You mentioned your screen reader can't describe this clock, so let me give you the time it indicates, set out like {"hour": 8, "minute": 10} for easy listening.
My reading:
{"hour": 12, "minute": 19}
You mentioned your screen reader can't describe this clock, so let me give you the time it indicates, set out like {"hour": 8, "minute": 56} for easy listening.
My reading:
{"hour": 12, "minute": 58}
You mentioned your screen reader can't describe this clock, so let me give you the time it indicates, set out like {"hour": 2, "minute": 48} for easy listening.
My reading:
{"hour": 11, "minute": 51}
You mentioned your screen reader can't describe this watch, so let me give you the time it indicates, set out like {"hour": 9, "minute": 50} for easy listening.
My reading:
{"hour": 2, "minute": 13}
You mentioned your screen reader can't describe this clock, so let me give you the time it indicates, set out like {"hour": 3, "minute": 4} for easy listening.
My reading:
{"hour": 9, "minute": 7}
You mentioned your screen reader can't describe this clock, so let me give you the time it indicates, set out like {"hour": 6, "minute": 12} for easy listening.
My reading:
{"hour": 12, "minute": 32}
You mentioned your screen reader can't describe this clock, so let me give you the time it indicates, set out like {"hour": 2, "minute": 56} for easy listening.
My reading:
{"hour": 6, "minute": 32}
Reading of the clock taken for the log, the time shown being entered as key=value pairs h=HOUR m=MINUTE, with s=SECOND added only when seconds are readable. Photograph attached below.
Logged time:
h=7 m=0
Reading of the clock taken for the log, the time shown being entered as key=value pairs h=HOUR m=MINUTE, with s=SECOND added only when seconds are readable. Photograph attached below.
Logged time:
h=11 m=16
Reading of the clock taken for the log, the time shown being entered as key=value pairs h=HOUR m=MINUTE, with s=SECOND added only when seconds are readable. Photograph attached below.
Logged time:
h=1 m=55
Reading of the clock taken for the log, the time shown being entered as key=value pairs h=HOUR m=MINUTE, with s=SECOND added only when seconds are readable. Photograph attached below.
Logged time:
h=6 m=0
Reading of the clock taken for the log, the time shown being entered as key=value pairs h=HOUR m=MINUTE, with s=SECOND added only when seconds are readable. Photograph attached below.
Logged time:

------------------------

_Given instruction_. How many lines of the material above contain the word "easy"? Reply with the number alone.

_Result of this task_. 7